> [WHAT TO DO]:
From the text about the poster EnolaGaia, list every group of people he says he has tons of respect for.

*** Opening SOURCE DOCUMENT ***

Apart from his general interest in the fact that the plane--Enola Gay--was the mechanism that led to the Cold War's nuclear rivalry and placed the shadow of the bomb over his generation,
@EnolaGaia had two neat links with the plane (forgive me if this is on his website, I haven't checked):
1) He somehow (he never explained how) inadvertently damaged it while it was being restored for a 50th anniversary display at the Smithsonian!
2) His father was a flight mechanic stationed on Guam with a USAAF long-range fighter escort squadron in 1945 when Tibbets and his crew were on the nearby island of Tinian. His father met Tibbets and his men, and years later Enola found a baseball signed by Tibbets and members of the crew following an inter-island game a few weeks before the Hiroshima mission.
https://en.wikipedia.org/wiki/Paul_Tibbets
One night we got into a heavy conversation about some topic he also cared about, I can't remember what it was about but he replied with ..
"I have a reputation for "transforming into a machine" during crises and effectively / efficiently dealing with whatever the Cosmic Joker throws in my path. My late best friend of all time pinpointed this as my most impressive superpower.
Among other things, I spent 8 years as a front-line representative for the Social Security Administration, overseeing a welfare-dependent population of circa 17,000 unfortunate and needy souls. I dealt with a lot of folks in crisis as well as a lot of their crises. However ...
I already knew at that point in my life my empathy / sympathy only extended to people I knew and valued. In my professional role I was "official", cut no corners, and let the chips fall wherever they may. If someone needed help I was the guy who knew how the systems worked to get them help ASAP. If someone tried to rip us off or owed money back I was so fearsomely effective at nailing them that the agency secretly reviewed all my cases overnight for a month before concluding I was simply doing the job by the book.
Our client population asked for me by name, because they knew whether the news was good or bad I'd give 'em straight answers and a clear explanation for things.
Here's my point ... I don't have the "automatic benevolence toward anyone / everyone" gene. In the job described above I dispensed more aid and more punishment than anyone, but I didn't "care" in the sense of letting it get to me personally. My colleagues who "cared" all washed out.
This is why I didn't go into medicine as my extended family continually urged me to do during my early youth. I've provided first aid and other emergency help at (e.g.) accident scenes and been a caregiver in other situations, but I've long known in my heart this wasn't the sort of role I was really cut out for.
Same goes for parenting ... I don't have the "all kids are a blessing; I wanna have some" gene.
Make no mistake - I have tons of respect for parents, caregivers and medical professionals. It's just that their path isn't my path. A half-century of experience has validated my youthful beliefs about this.."
.... he also wasn't afraid to have a laugh though and seemed to have a soft spot for us more silly posters so I reckon we're going to miss him as well. I'll try to find some of his less profound stuff lol.

*** Closing SOURCE DOCUMENT ***
*** Opening RECORD SET ***

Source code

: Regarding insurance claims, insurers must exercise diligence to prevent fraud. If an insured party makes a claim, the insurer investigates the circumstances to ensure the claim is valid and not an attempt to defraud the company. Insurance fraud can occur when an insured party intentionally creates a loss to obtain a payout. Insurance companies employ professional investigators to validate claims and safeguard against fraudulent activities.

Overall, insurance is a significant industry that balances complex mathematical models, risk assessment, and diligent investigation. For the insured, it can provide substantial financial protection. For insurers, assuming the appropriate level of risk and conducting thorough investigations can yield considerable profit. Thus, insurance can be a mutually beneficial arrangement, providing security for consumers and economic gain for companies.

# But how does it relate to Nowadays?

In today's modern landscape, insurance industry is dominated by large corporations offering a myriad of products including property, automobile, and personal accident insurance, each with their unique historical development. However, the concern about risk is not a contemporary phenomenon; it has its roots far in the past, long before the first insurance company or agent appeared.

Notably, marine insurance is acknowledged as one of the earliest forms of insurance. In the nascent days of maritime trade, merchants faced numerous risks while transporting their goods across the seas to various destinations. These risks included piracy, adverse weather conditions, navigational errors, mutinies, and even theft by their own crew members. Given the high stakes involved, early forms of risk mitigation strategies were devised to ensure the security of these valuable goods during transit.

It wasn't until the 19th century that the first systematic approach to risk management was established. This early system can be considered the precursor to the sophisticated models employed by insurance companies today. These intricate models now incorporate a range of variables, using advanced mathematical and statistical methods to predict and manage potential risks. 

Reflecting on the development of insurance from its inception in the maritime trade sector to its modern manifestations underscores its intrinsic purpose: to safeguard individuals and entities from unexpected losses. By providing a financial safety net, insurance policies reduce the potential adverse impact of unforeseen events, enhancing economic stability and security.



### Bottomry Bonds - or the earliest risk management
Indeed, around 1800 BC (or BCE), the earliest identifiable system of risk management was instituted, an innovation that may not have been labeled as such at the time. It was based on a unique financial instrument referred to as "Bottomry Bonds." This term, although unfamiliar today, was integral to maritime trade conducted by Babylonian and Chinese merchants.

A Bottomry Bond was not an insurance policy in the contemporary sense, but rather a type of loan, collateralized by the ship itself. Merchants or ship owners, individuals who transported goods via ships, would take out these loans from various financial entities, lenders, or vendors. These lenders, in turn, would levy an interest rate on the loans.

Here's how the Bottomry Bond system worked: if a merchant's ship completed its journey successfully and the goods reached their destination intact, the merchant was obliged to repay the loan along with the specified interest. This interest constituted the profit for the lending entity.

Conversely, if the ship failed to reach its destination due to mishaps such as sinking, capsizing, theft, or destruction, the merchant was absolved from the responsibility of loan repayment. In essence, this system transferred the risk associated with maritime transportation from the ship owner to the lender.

*** Closing RECORD SET ***

> [EXERCISE ANSWER]:
- Parents
- Caregivers
- Medical professionals